* Written exercise:
Show each line of the data below that contains the string "PyIgnition". Case counts.

--- BEGIN Data supplied ---

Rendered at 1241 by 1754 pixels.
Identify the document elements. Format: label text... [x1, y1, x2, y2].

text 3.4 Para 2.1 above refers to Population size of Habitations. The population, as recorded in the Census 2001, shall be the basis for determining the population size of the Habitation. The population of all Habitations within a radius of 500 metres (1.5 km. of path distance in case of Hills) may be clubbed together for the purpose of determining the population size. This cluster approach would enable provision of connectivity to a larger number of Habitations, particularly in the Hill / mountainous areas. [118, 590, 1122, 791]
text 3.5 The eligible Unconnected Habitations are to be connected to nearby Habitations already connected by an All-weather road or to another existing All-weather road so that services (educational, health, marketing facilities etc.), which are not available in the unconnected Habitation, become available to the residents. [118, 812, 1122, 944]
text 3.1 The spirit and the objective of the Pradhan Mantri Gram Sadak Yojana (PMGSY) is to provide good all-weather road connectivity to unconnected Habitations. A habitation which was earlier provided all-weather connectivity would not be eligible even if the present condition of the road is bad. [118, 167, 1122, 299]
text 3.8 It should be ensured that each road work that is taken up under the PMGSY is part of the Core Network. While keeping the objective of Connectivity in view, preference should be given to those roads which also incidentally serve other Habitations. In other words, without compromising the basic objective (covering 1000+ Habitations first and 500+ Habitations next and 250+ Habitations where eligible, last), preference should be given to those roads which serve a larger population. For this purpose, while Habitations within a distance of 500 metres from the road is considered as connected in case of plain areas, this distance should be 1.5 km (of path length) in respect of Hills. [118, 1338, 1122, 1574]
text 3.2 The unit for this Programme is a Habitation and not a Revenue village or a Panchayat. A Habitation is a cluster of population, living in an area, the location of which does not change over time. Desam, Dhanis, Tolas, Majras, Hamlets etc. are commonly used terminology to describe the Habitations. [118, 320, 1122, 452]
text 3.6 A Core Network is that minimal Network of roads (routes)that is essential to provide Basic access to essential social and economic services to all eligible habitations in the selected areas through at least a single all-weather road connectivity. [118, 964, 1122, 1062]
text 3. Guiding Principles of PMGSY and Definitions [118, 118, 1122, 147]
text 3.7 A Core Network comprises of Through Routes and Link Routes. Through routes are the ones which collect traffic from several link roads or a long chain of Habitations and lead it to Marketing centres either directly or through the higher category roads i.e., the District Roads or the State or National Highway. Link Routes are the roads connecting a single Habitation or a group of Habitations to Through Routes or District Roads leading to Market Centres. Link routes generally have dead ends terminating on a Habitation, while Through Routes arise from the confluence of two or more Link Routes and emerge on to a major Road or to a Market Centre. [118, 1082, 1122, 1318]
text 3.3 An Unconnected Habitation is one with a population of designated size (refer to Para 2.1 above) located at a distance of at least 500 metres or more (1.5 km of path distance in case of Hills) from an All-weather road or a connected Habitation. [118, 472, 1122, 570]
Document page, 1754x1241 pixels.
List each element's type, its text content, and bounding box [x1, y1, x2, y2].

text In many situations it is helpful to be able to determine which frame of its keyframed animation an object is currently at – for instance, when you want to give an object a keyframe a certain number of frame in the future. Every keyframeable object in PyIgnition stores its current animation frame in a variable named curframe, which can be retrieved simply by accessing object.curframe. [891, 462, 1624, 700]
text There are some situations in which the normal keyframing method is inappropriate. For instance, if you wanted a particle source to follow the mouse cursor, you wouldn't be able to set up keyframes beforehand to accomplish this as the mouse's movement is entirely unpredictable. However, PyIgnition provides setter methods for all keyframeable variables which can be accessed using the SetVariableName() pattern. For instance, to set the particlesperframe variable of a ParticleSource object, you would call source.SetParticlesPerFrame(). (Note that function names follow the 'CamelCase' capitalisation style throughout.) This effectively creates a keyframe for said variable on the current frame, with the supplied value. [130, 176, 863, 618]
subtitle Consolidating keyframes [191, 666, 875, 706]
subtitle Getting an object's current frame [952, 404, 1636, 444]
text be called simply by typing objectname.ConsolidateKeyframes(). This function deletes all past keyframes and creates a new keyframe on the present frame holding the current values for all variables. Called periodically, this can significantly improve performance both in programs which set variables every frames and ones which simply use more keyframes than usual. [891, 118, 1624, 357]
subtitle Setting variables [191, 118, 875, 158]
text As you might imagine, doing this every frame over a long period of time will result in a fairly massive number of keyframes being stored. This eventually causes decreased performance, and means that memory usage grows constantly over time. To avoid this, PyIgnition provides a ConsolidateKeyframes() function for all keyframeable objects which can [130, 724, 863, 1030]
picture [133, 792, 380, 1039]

--- END Data supplied ---

* Complete output:
text In many situations it is helpful to be able to determine which frame of its keyframed animation an object is currently at – for instance, when you want to give an object a keyframe a certain number of frame in the future. Every keyframeable object in PyIgnition stores its current animation frame in a variable named curframe, which can be retrieved simply by accessing object.curframe. [891, 462, 1624, 700]
text There are some situations in which the normal keyframing method is inappropriate. For instance, if you wanted a particle source to follow the mouse cursor, you wouldn't be able to set up keyframes beforehand to accomplish this as the mouse's movement is entirely unpredictable. However, PyIgnition provides setter methods for all keyframeable variables which can be accessed using the SetVariableName() pattern. For instance, to set the particlesperframe variable of a ParticleSource object, you would call source.SetParticlesPerFrame(). (Note that function names follow the 'CamelCase' capitalisation style throughout.) This effectively creates a keyframe for said variable on the current frame, with the supplied value. [130, 176, 863, 618]
text As you might imagine, doing this every frame over a long period of time will result in a fairly massive number of keyframes being stored. This eventually causes decreased performance, and means that memory usage grows constantly over time. To avoid this, PyIgnition provides a ConsolidateKeyframes() function for all keyframeable objects which can [130, 724, 863, 1030]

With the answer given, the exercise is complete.